(Task to carry out) Extract all lines from the data beneath that include the word "Alloy".

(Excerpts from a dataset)
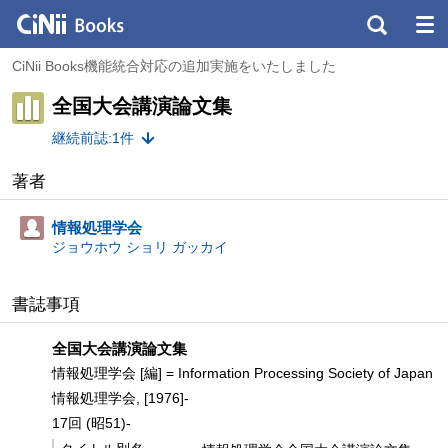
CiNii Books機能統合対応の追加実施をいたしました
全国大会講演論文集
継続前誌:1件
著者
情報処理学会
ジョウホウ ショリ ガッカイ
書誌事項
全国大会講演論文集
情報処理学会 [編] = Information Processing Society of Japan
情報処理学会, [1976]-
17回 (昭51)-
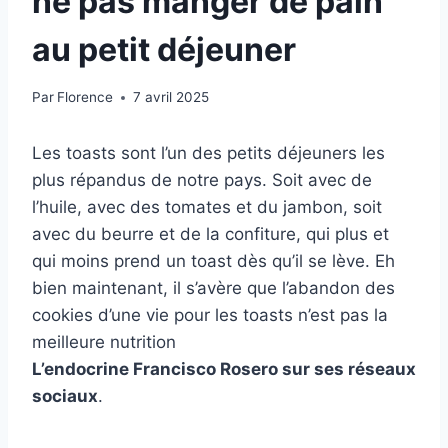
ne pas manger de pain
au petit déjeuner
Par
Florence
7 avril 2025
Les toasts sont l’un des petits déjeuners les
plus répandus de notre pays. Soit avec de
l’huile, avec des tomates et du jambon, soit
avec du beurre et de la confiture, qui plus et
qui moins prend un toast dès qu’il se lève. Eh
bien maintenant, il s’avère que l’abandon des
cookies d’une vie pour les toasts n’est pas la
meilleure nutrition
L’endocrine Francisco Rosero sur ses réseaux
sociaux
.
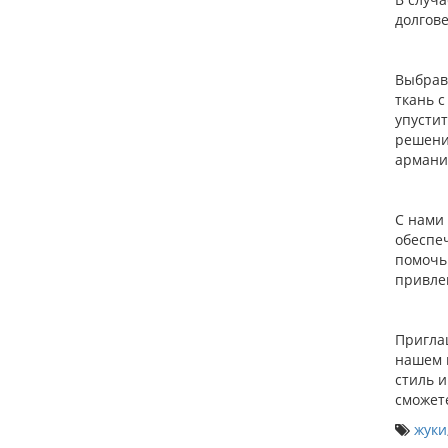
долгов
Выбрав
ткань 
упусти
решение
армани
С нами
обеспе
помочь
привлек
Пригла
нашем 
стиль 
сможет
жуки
--
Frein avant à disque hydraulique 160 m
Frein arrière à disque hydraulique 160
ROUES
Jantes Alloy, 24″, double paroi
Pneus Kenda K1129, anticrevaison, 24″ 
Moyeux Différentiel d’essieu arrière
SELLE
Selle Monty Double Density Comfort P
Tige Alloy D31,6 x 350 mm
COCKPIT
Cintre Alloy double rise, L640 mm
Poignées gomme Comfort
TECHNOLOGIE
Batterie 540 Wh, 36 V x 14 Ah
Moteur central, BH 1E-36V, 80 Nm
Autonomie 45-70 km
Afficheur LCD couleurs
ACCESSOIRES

(Output of the exercise)
Jantes Alloy, 24″, double paroi
Tige Alloy D31,6 x 350 mm
Cintre Alloy double rise, L640 mm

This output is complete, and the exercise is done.